Я не знал, почему некоторые мысли поддаются расшифровке, а другие нет. До конца этого не понимает никто. Результат скана зависит от множества факторов – визуальных ассоциаций, текстовых референций, омрачающего действия эмоций и так далее. Иногда нейросеть может найти наперсток, под которым спрятан шарик. Иногда видит шарик, но не замечает наперстка.
Статистически скан позволяет понять пятьдесять процентов чужой ментальной активности. Но когда Сердюков начинал размышлять о научных проблемах, его мысли обретали стройную оформленность, и ум становился гораздо прозрачнее.
Иногда Сердюков отвлекался, и мысли теряли читабельность. Они делались похожи на энергетические фонтаны, своего рода темные сквозняки – непонятные, но сильные. Я почти не угадывал их смысла. В общем, эта технология подходила скорее для промышленного шпионажа (для которого обычно и применялась), чем для интимного знакомства с глубинами человеческого духа.
Омнилинк следил за движениями глаз Сердюкова. Они чертили быстрые саккады по бумажным вырезкам, это провоцировало один вихрь мыслей за другим, и если нейросеть успевала увидеть картинку, вызвавшую в мозгу электрическое эхо, «омнилинк» расшифровывал поток чужого сознания лучше: декодирующие алгоритмы чувствовали себя значительно увереннее, если знали, от чего плясать.

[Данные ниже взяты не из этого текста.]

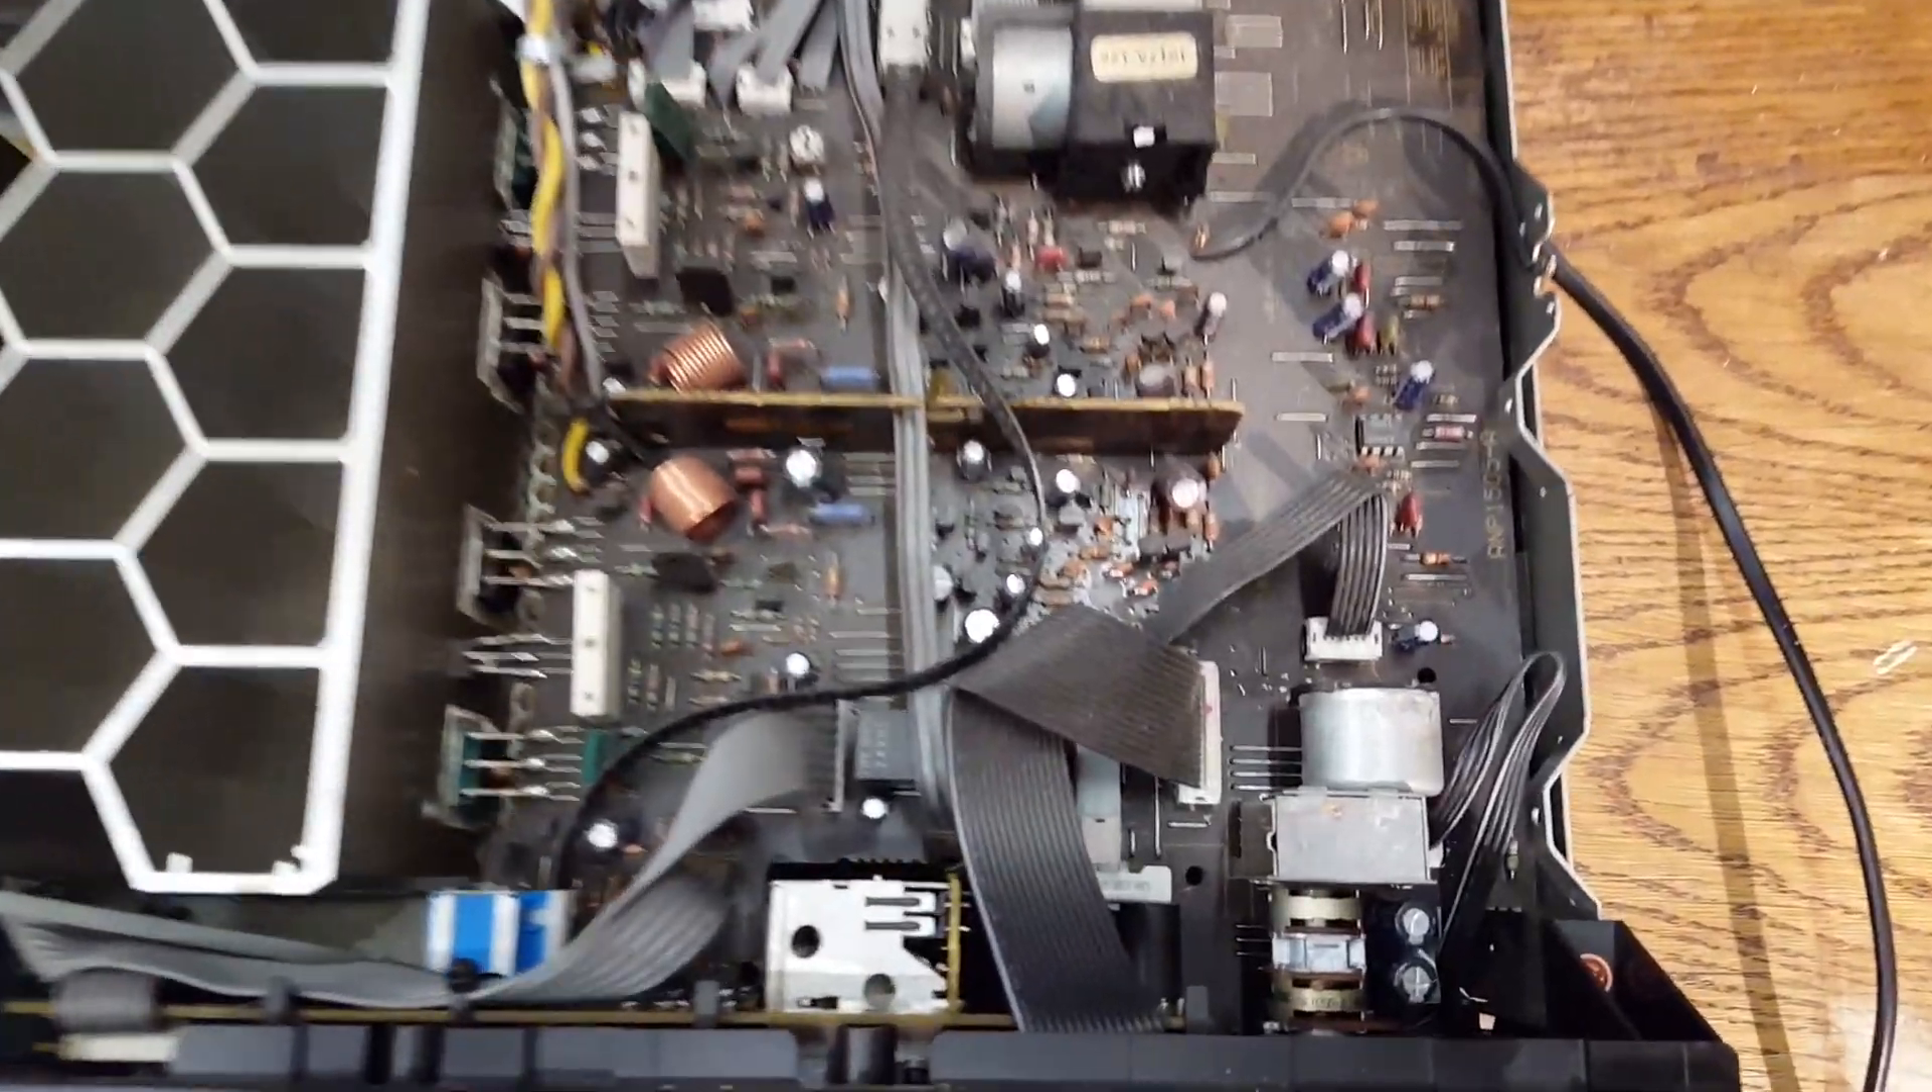The top cover has been removed to reveal another mess.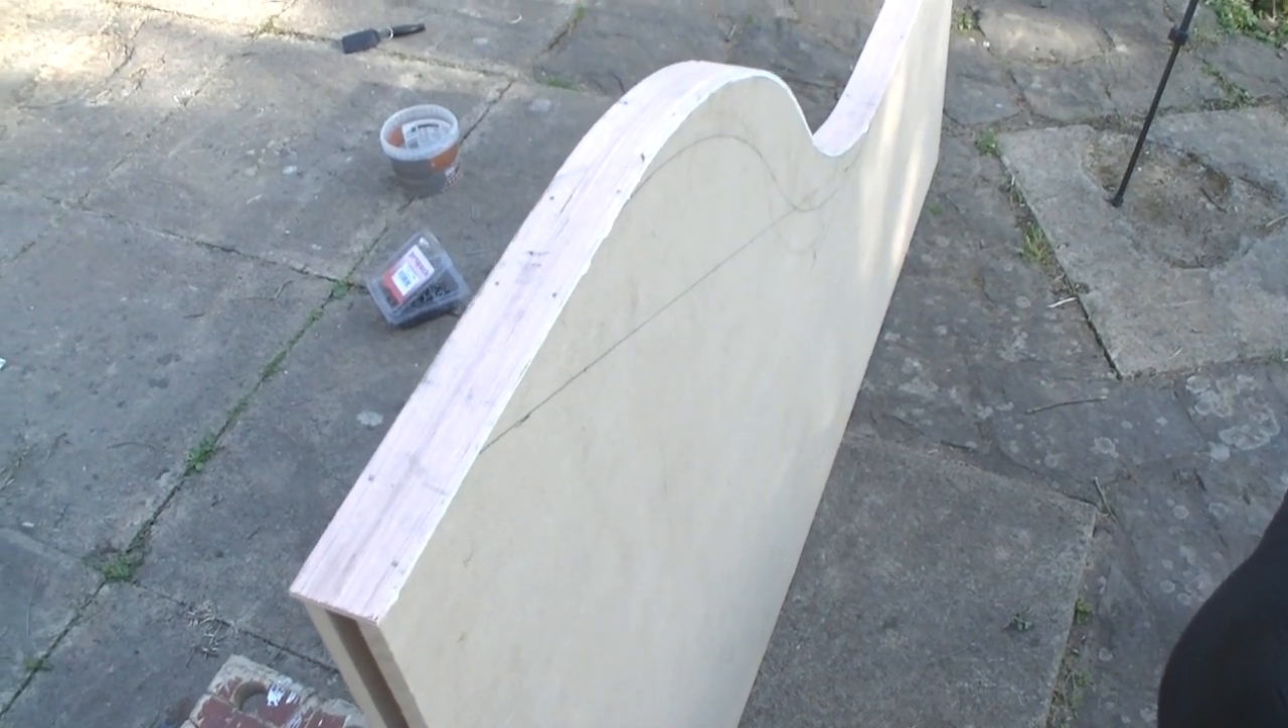The desk now has the four millimetre piece of ply nailed around the edge.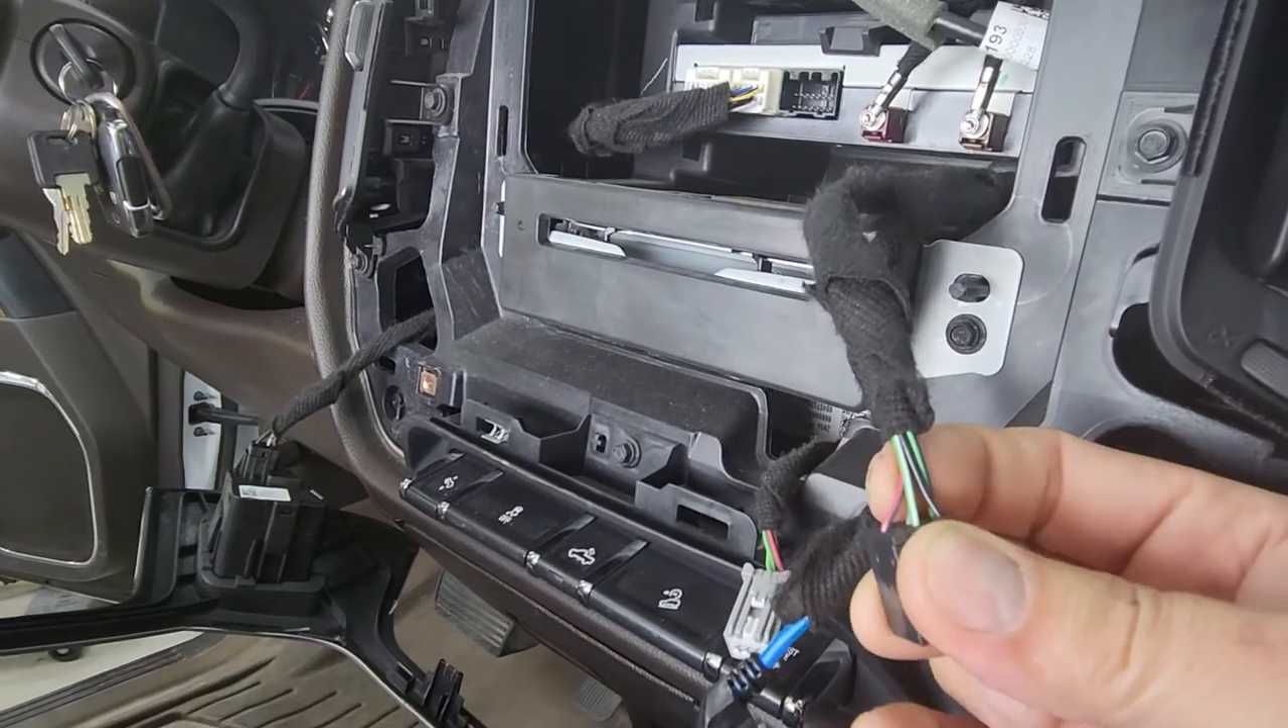So, I took the entire bezel apart, took the radio out, and right here, this is the plug for the radio.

Картинки на пробковой доске были сгруппированы парами: фотография лица заточницы, иногда несколько приписываемых ей слов – а рядом нейростилет, обычно с заскорузлыми крепежными ремешками (ставить на тюремный контрафакт наноприсоски как у «Fema+» в куриных мастерских научились не так давно).
Заточки были разных форм и размеров – и походили на оружие значительно больше, чем на мужской орган. В них была та спокойная молчаливая угроза, которую излучает самодельное тюремное железо, изготовленное для реальных действий в недружественном мире. Острия были по-своему красивы – мрачной и экономной красотой.